As Harper and Cass look on in horror, Mother shows off her new Orphans, all wearing David Cain’s uniform. Taking a flute of champagne, Mother uses the cup to press the button launching the New World.

 

In Depth: Genevieve Valentine, writer for a year on Catwoman and previous scripter for issues #7 and 8 of this weekly, returns for the first part of her closing arc with a strong showing. While not nearly as showy as Tim Seeley’s final issue, this week’s offering provides careful scripting and solid art that sets up a moody, tense story.

 

Fernando Blanco also returns, providing several moments that complement Valentine’s sharp writing perfectly. His art is colder than Roge Antonio’s work two weeks ago, but no less engaging – there’s a chilly beauty to the credits splash page, having abandoned the “two people flying across the top” motif – just two panoramic panels, blue and red, with laconic, evocative captions capturing the despair of the moment.  The simple repeated panel structure of Cassandra attempting to reconnect with Harper, and the gorgeous reflection of Cass in the plane window set the despairing, knife-edged emotional tone.

 

The character designs also shine – Mother’s maniac control, Cassandra and Harper’s defeat, and the four Robins and their uniforms all stand out in clean, crisp renderings. We also see Mother’s Arctic base for the first time since the brief glimpse Tony Daniel showed in the 8-page preview.

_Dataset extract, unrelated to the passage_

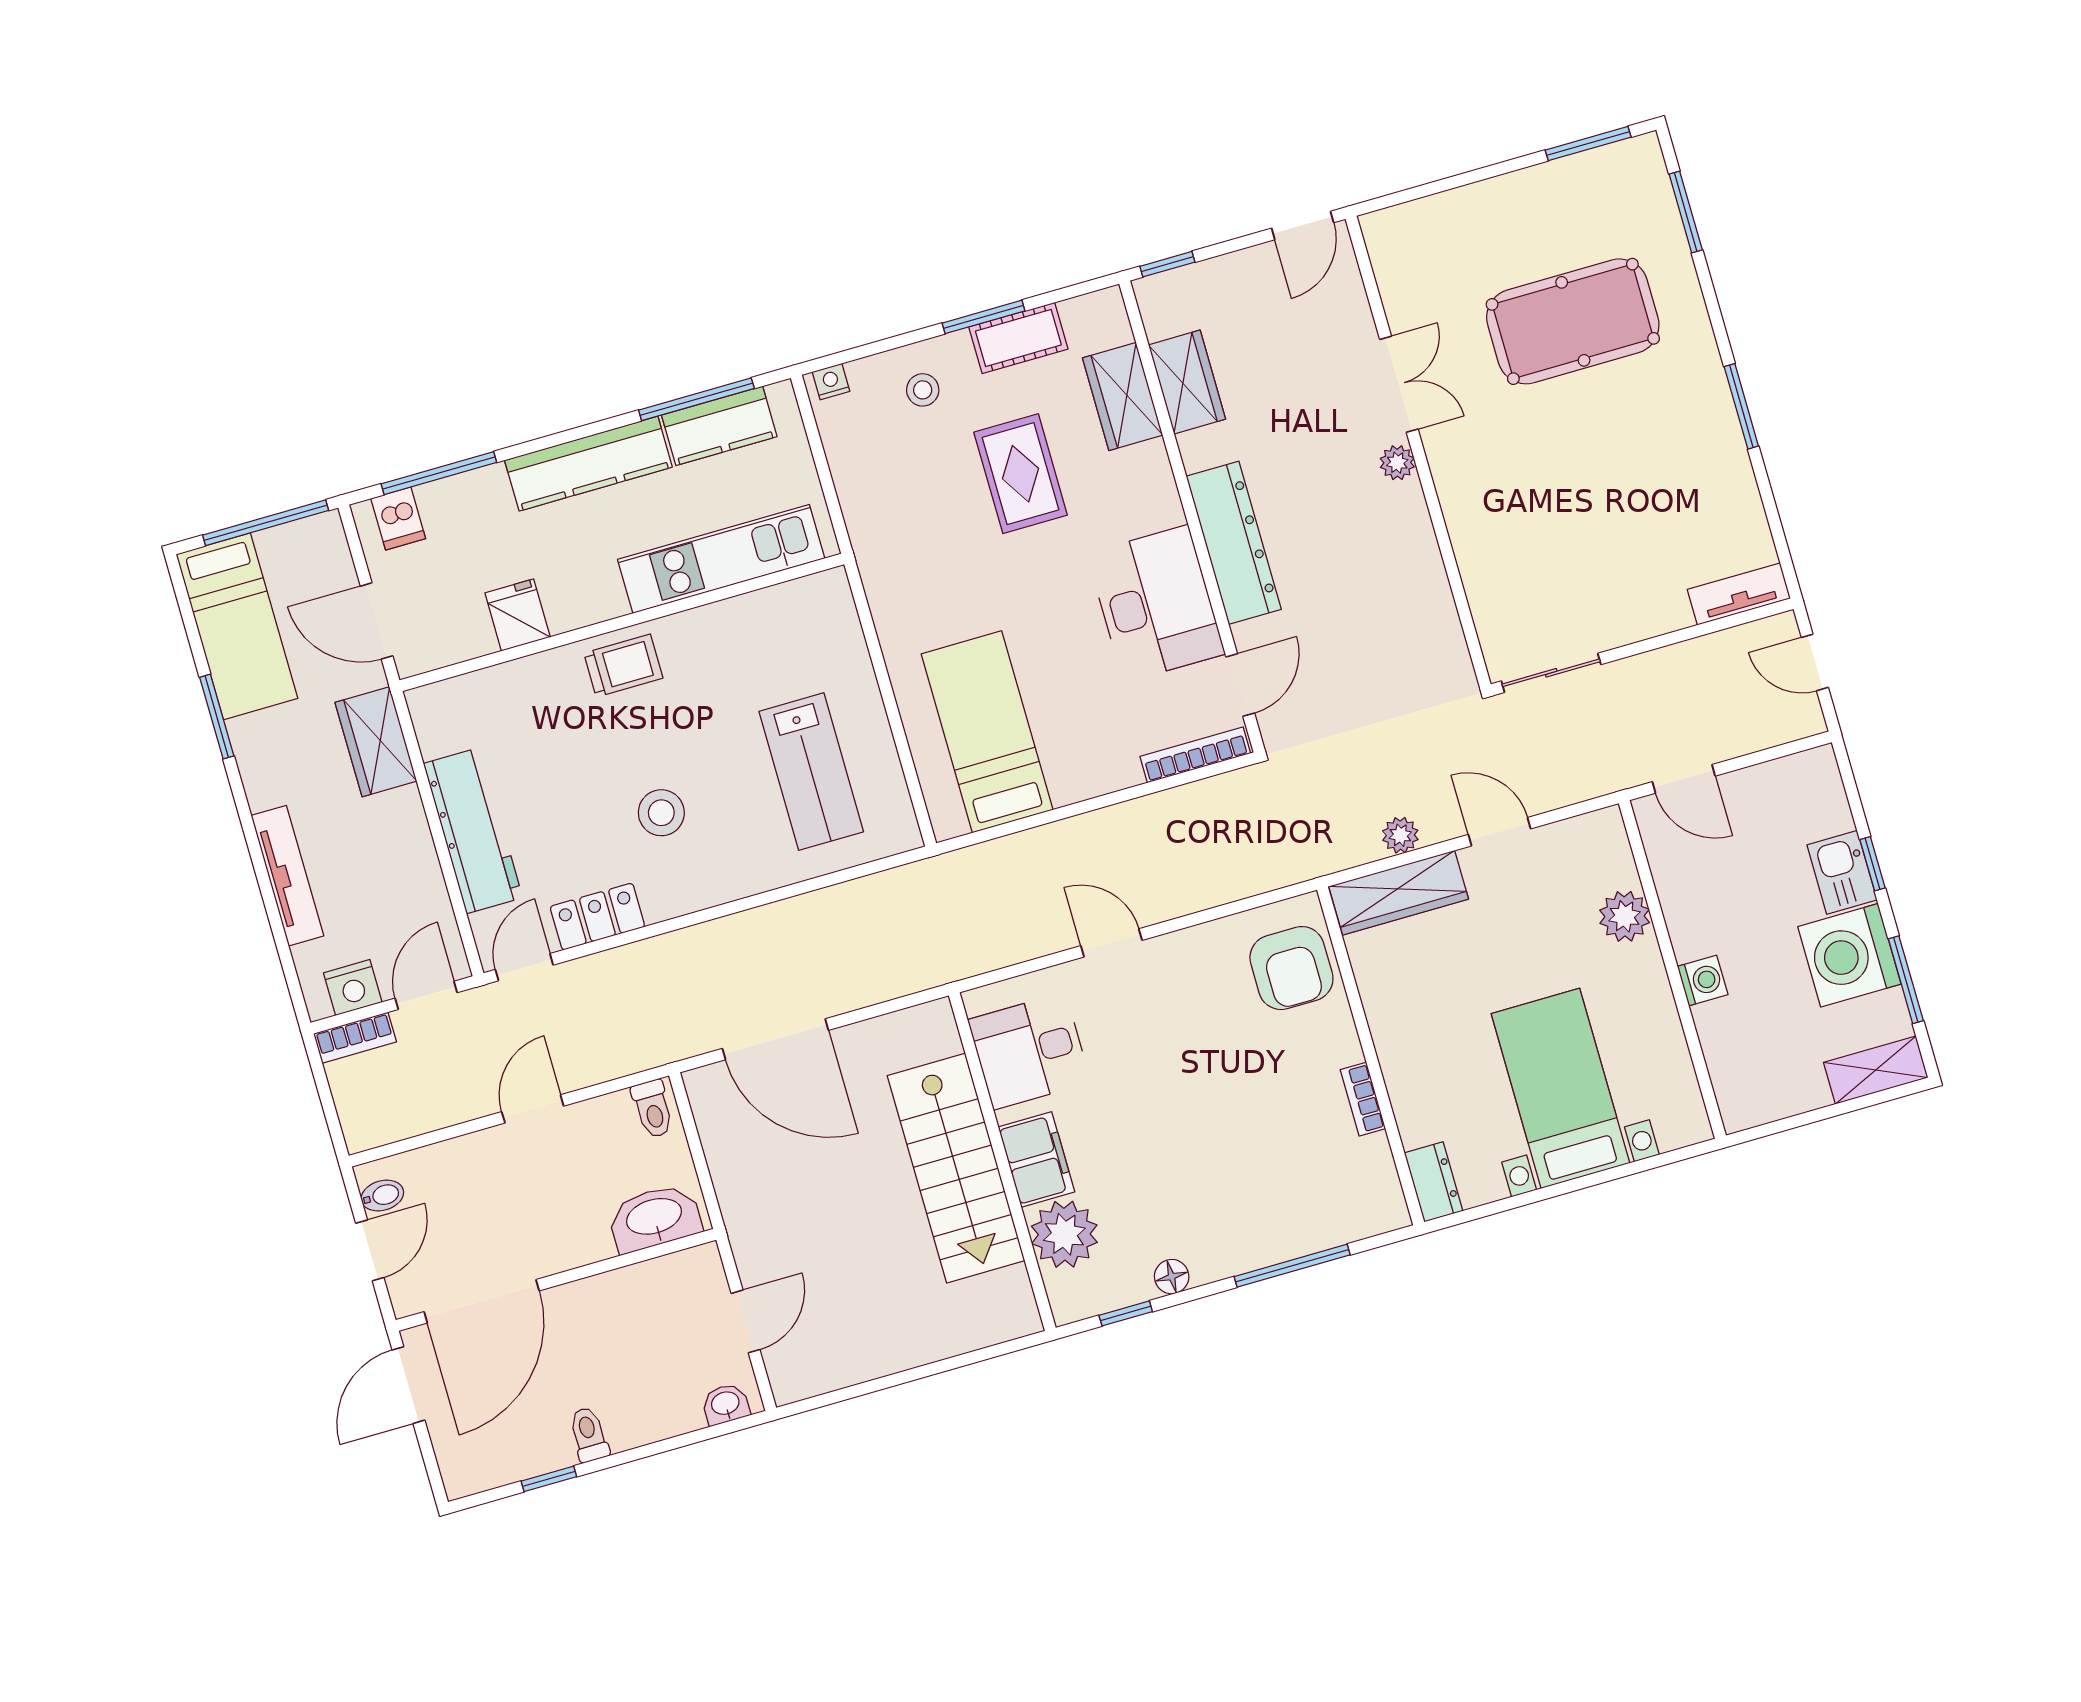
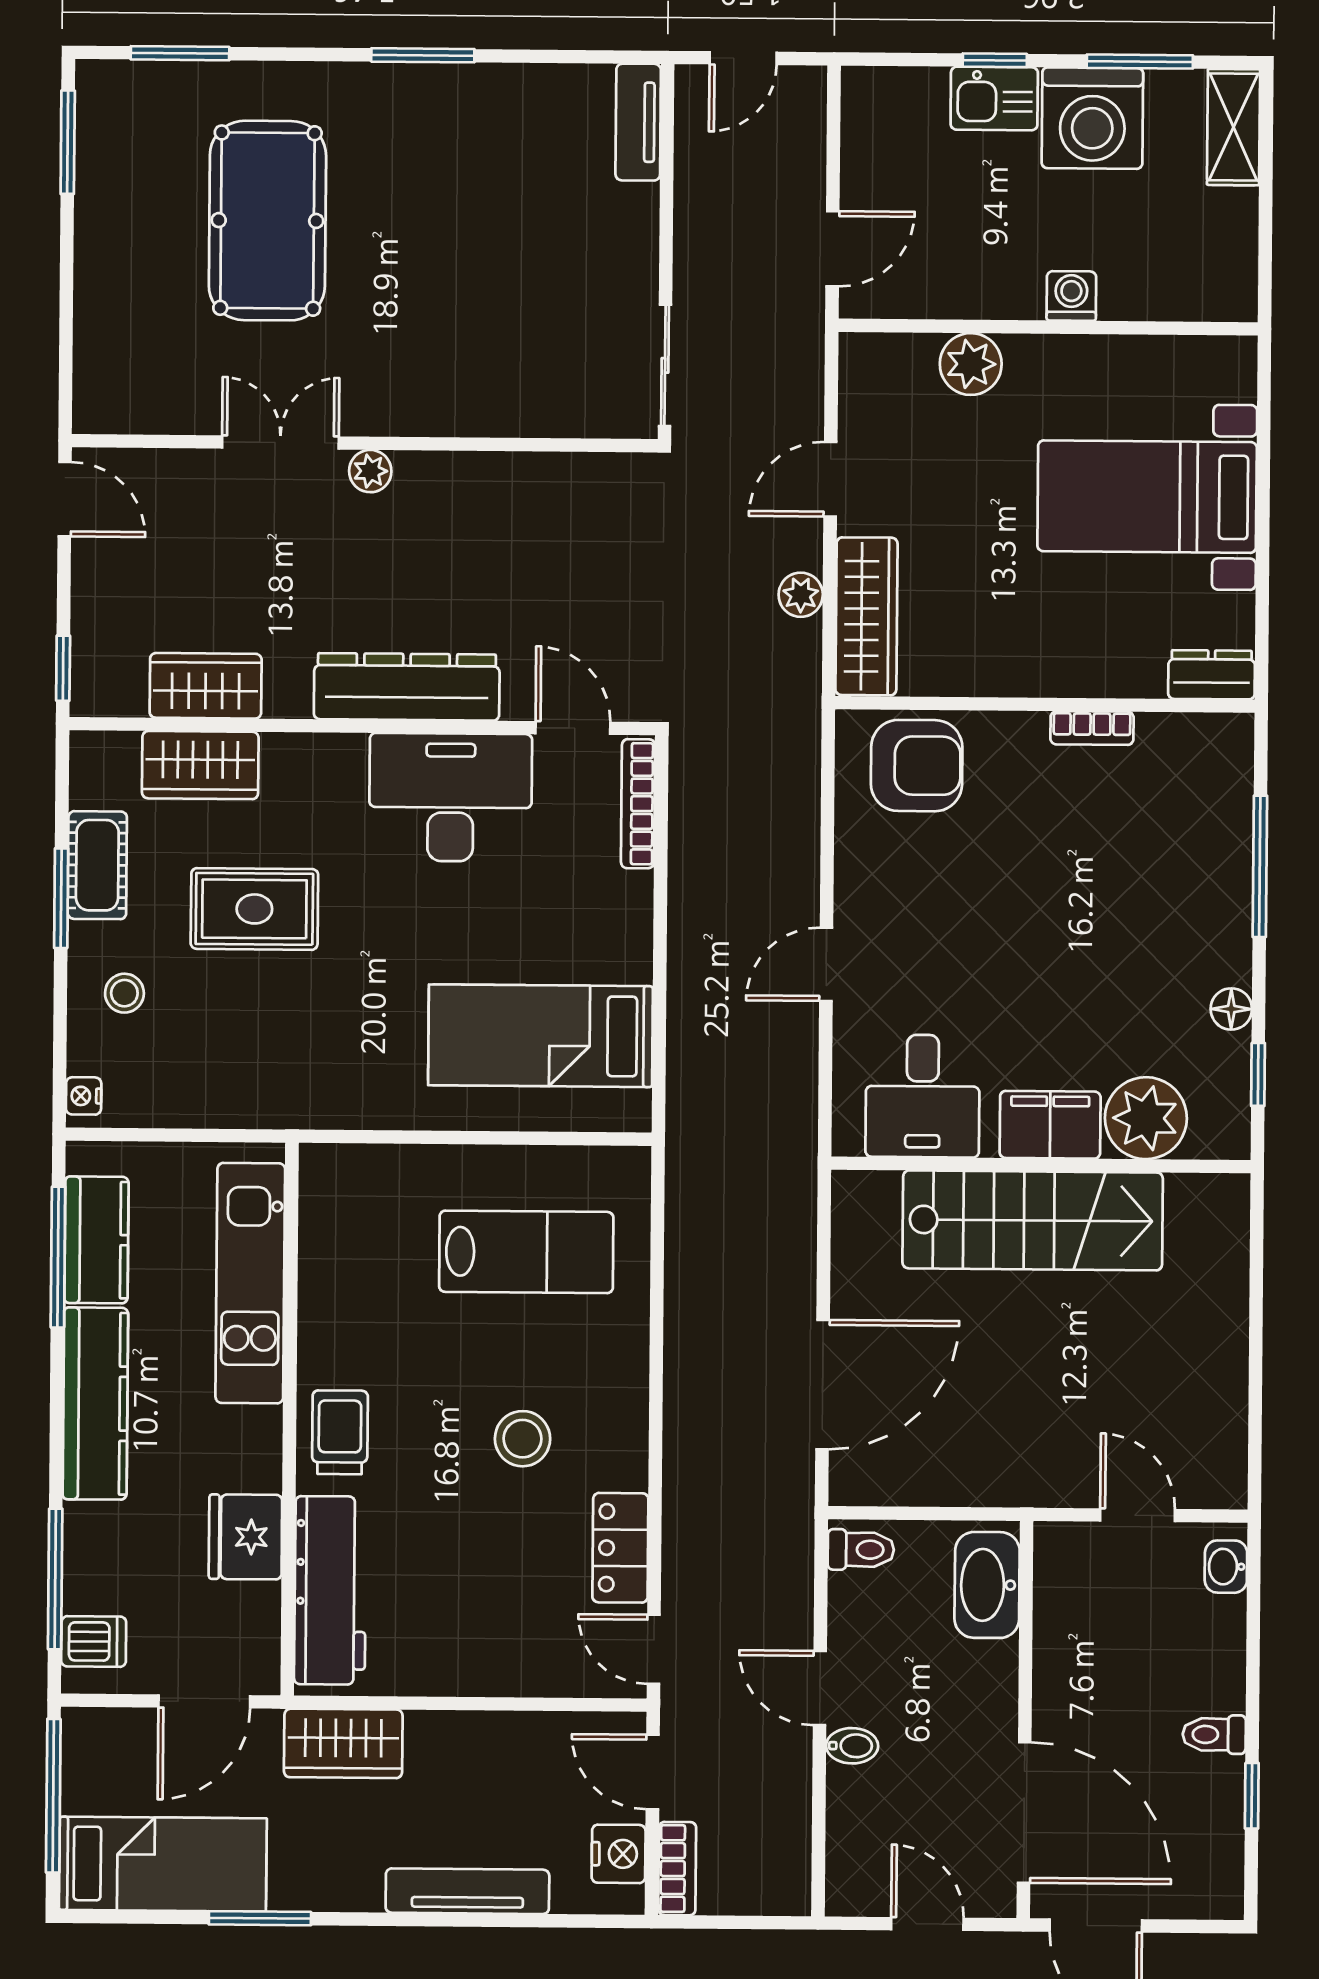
fridge: (518, 615) -> (245, 1537), width x1.38
workbench: (473, 831) -> (330, 1590), moved, turned 90
bidet: (382, 1196) -> (852, 1746), moved, turned 90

The triangular structure hints at the exciting confrontation to come, in a James Bond villain kind of exotic, impractical but awesome way.

 

Even beyond the razor-edged dialogue (much better balanced than Valentine’s previous arc, where it too often fell into gratuitous nastiness between heroic characters) demonstrates the kind of careful construction we expect from a James Tynion-led effort. Just as the motif of the hug winds its way through the emotional journey of issue #13, so a couple of moments repeat themselves here for very effective emotional impact. Batman’s injunction to Damian in the flashback of training about sacrificing footing only for an attack you’re willing to die to accomplish appears in Dick’s mouth in the present, showing the consistency of Bruce’s vision of preserving your life until it’s worth giving up for something greater. Damian’s speech to the other Robins, though decried by some fans, is a powerful one, reminding us that even though Batman often fails, it’s his ideals and the ideal he represents – never giving up fighting evil and trying to bring harmony to Gotham City – that make him the hero beloved by so many.

 

One last note – I find it kind of funny, but also kind of sad, that just as Cluemaster was unceremoniously killed by throat-slitting in the first Eternal series, so here the main female character reintroduced, this time Cassandra Cain, loses her father to the bigger Bad by the same action. While both deaths were satisfactory and necessitated by the story structure chosen by the writing team (Batman’s identity revealed, David Cain’s total sadism and lack of care for his daughter), it does make me worry about Cassandra’s future (even putting aside the complete question mark of Rebirth). Stephanie Brown has struggled to find a home without the continued narrative urgency of a living supervillain father in the year following the end of Eternal, and Cassandra will likely have the same problem in the year to come unless someone is smart enough to write her next story.

 

Pick up/Pass? Valentine and Blanco have crafted an excellent story that is well worth picking up.

 

In Conclusion: Valentine sets up the end of her arc with dark poetry, portraying the connection between the Robins and the depravity of Mother.